** Problem statement **
Pull every line with "wash" from the entries below.

** Excerpted records **

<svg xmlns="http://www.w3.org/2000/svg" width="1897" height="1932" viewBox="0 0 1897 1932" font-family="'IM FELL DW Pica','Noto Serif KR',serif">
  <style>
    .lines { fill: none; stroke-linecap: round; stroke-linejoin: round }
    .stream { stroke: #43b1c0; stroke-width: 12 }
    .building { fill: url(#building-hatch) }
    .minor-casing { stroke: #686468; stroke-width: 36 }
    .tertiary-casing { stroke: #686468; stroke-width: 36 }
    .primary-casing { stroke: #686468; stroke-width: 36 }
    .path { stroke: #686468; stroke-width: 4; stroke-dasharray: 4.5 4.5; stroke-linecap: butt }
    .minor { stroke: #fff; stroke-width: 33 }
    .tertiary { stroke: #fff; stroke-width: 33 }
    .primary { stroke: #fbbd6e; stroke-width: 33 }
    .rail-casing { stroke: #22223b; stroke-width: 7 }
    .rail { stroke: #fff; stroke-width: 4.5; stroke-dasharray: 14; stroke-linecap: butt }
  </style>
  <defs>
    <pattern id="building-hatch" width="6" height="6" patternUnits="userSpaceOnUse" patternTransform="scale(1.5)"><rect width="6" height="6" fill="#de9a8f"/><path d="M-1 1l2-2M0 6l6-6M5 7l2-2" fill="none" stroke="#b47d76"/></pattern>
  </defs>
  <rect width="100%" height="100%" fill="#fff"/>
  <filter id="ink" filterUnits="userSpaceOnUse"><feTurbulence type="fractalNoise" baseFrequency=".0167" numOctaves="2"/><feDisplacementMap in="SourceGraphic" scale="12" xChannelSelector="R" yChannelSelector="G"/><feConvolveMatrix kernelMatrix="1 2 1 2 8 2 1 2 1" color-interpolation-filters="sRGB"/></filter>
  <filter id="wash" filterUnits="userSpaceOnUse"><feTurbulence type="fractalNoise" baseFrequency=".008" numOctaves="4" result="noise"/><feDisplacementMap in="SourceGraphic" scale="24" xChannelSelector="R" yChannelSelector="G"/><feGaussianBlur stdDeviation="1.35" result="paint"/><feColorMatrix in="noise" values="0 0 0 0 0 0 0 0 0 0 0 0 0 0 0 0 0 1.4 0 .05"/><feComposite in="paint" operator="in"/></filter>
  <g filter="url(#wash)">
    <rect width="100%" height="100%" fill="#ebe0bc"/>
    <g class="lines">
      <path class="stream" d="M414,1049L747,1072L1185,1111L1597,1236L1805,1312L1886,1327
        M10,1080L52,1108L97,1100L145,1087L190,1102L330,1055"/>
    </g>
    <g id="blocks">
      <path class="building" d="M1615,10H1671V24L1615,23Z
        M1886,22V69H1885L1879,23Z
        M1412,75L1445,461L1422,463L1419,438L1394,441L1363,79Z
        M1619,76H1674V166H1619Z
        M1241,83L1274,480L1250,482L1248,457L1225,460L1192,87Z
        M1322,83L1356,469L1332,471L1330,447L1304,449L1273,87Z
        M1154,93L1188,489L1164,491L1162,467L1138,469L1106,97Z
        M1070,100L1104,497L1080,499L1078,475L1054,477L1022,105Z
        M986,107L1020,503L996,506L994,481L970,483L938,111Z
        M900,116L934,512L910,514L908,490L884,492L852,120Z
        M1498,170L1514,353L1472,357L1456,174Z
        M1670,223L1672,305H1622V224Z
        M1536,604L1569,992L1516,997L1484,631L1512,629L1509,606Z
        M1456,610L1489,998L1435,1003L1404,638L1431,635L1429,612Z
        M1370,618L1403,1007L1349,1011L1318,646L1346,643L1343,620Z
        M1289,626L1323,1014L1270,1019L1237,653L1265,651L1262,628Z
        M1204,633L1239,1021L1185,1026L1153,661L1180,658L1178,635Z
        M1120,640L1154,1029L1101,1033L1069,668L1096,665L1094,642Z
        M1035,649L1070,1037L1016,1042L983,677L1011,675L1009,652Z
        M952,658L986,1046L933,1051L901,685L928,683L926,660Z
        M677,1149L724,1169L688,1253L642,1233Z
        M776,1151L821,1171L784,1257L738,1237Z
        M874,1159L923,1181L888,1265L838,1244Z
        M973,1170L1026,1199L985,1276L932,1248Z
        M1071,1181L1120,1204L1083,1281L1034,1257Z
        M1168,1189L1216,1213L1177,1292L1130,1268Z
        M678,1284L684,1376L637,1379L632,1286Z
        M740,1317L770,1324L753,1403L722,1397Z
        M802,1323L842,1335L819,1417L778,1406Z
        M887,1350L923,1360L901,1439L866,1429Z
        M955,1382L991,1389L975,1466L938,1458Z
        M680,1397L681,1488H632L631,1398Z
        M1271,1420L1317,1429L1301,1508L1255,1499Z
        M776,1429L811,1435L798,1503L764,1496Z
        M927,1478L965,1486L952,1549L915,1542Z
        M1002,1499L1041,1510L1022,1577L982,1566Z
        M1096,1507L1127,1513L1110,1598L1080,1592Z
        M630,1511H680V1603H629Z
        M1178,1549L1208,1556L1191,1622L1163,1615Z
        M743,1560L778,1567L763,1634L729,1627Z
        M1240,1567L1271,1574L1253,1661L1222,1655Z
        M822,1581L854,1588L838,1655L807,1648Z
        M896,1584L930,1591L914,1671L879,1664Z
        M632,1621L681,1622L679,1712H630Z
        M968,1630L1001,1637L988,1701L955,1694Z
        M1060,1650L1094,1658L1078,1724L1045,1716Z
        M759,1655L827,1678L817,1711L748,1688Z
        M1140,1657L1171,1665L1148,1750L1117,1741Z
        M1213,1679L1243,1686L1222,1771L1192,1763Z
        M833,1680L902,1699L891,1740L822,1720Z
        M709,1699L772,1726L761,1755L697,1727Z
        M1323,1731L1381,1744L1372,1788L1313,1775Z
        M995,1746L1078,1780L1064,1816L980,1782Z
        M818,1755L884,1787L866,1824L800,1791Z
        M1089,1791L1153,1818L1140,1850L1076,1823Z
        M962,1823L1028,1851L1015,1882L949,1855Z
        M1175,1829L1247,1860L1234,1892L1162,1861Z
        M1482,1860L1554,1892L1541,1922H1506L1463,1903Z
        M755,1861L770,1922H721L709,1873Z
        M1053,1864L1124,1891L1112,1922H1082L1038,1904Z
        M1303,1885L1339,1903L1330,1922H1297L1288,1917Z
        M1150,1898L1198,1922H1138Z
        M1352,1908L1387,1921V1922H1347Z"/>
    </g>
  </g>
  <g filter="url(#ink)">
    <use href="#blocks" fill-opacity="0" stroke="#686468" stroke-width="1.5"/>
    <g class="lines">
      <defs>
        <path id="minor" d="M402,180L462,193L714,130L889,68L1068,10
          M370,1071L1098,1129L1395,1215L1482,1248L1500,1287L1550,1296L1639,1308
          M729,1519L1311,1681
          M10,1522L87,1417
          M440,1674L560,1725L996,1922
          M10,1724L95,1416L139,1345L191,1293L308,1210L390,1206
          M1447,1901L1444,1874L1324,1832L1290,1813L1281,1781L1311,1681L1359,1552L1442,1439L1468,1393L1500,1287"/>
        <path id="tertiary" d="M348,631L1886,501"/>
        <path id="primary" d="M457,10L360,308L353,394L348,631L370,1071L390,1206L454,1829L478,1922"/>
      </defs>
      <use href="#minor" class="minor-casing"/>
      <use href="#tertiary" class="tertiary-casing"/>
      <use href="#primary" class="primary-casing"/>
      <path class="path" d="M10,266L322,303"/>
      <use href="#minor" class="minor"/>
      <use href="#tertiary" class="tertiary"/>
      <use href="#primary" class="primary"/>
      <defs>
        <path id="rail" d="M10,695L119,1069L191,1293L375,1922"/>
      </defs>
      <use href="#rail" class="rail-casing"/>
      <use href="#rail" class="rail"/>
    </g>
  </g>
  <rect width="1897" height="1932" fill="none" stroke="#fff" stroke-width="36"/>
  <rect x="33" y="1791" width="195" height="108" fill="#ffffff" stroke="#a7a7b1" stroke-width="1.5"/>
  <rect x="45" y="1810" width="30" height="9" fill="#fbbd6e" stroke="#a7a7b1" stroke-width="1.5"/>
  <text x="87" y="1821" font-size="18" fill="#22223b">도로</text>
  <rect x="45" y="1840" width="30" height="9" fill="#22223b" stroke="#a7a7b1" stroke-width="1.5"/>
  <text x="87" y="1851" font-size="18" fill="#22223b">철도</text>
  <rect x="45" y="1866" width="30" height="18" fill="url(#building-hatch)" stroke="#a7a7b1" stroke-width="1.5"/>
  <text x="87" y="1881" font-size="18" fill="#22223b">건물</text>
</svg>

** Task result **
  <filter id="wash" filterUnits="userSpaceOnUse"><feTurbulence type="fractalNoise" baseFrequency=".008" numOctaves="4" result="noise"/><feDisplacementMap in="SourceGraphic" scale="24" xChannelSelector="R" yChannelSelector="G"/><feGaussianBlur stdDeviation="1.35" result="paint"/><feColorMatrix in="noise" values="0 0 0 0 0 0 0 0 0 0 0 0 0 0 0 0 0 1.4 0 .05"/><feComposite in="paint" operator="in"/></filter>
  <g filter="url(#wash)">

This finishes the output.